— Source data —
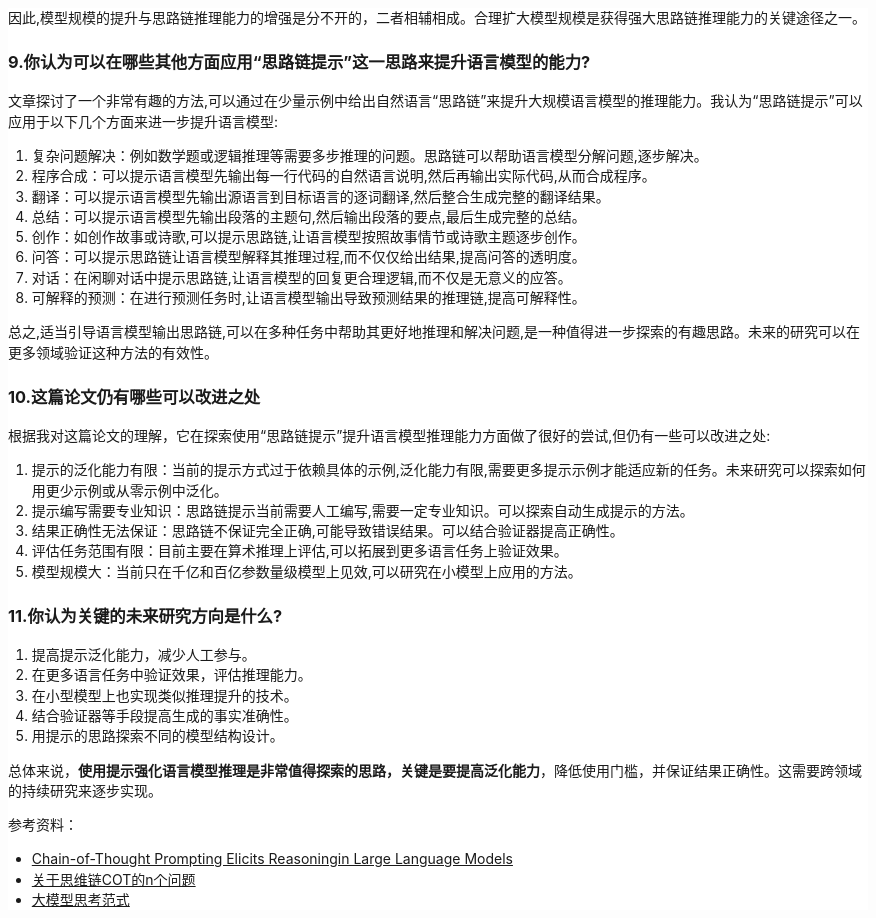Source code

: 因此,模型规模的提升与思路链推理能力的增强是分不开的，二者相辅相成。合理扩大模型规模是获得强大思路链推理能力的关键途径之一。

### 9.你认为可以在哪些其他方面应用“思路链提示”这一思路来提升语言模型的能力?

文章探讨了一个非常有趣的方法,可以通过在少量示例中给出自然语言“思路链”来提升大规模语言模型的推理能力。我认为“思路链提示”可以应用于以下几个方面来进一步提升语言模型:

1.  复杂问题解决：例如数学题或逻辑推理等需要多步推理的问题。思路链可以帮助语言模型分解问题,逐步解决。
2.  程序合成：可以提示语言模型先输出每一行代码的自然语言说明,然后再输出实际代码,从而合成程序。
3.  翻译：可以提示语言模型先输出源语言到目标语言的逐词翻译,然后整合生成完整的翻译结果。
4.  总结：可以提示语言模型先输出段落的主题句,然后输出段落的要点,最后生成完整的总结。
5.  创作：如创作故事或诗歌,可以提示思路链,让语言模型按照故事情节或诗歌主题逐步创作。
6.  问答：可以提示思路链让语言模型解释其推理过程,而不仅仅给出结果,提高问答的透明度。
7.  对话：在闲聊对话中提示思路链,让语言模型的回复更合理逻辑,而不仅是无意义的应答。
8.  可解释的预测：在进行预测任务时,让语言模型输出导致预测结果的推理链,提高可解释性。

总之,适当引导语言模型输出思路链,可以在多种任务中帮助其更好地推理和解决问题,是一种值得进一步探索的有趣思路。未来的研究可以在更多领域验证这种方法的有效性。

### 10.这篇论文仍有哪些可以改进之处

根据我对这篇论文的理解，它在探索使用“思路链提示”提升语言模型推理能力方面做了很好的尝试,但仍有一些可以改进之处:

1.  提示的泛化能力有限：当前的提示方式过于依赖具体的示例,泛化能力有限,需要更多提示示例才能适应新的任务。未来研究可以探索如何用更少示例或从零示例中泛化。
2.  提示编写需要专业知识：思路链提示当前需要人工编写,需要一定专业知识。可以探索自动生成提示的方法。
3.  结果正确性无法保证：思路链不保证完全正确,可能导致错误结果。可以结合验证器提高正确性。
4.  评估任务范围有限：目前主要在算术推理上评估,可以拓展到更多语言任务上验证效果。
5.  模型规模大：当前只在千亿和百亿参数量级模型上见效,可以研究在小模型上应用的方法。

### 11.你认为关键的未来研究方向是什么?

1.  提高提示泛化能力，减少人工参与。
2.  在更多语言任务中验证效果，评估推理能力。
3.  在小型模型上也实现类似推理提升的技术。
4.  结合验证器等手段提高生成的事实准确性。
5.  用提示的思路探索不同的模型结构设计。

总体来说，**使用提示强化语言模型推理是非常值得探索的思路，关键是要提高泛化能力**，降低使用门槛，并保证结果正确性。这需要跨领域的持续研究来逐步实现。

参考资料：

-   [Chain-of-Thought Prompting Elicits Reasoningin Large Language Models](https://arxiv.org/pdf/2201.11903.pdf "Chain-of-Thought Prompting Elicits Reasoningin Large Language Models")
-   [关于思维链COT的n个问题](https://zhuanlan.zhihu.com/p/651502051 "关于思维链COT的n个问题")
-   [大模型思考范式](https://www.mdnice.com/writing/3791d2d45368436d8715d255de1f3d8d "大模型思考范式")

==

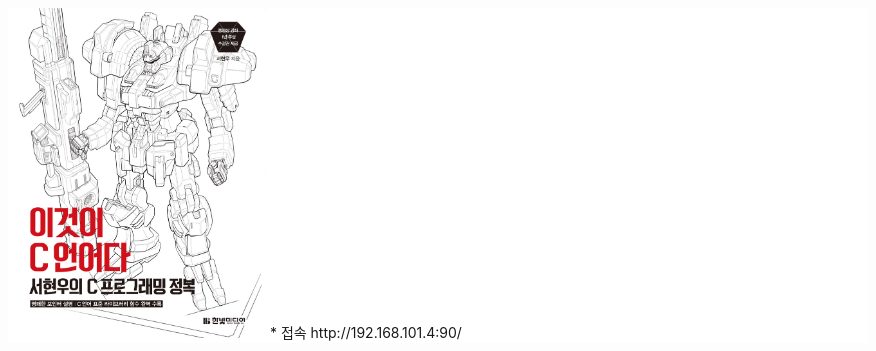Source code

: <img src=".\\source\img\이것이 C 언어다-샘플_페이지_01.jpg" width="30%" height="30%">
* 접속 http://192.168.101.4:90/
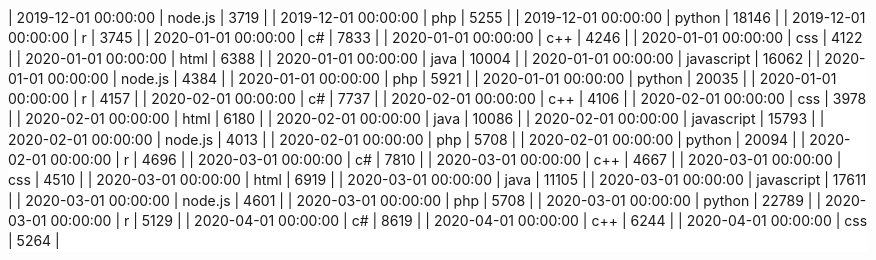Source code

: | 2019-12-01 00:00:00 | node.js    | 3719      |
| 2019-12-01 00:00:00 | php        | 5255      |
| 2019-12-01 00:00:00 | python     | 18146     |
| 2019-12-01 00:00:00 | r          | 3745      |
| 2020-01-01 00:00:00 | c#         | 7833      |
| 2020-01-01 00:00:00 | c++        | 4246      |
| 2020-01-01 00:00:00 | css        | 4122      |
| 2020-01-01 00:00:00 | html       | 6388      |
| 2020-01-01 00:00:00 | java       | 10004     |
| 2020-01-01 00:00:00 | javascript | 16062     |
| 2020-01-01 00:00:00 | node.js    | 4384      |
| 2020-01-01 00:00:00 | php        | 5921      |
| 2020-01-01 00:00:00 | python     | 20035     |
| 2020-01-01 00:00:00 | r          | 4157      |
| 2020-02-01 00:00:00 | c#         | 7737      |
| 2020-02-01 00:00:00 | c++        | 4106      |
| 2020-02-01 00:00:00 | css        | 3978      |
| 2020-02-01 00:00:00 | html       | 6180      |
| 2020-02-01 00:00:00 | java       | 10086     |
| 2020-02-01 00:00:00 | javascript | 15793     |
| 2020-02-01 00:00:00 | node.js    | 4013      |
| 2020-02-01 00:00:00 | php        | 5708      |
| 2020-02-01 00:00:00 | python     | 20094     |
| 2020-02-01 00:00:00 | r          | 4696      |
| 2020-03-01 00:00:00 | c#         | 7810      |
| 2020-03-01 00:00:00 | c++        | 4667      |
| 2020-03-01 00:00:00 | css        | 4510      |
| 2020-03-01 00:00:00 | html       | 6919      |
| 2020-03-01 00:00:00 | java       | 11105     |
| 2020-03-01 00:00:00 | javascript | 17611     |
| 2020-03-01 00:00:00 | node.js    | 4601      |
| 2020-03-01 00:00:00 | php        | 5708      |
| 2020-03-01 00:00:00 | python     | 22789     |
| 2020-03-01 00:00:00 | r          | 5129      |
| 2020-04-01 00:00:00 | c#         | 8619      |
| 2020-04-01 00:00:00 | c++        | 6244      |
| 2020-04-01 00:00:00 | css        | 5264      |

— Job —
Copy the listing from the line with "2019-12-01 00:00:00 | node.js" to the line with "2020-01-01 00:00:00 | python", keeping every character the same.

— Solved problem —
: | 2019-12-01 00:00:00 | node.js    | 3719      |
| 2019-12-01 00:00:00 | php        | 5255      |
| 2019-12-01 00:00:00 | python     | 18146     |
| 2019-12-01 00:00:00 | r          | 3745      |
| 2020-01-01 00:00:00 | c#         | 7833      |
| 2020-01-01 00:00:00 | c++        | 4246      |
| 2020-01-01 00:00:00 | css        | 4122      |
| 2020-01-01 00:00:00 | html       | 6388      |
| 2020-01-01 00:00:00 | java       | 10004     |
| 2020-01-01 00:00:00 | javascript | 16062     |
| 2020-01-01 00:00:00 | node.js    | 4384      |
| 2020-01-01 00:00:00 | php        | 5921      |
| 2020-01-01 00:00:00 | python     | 20035     |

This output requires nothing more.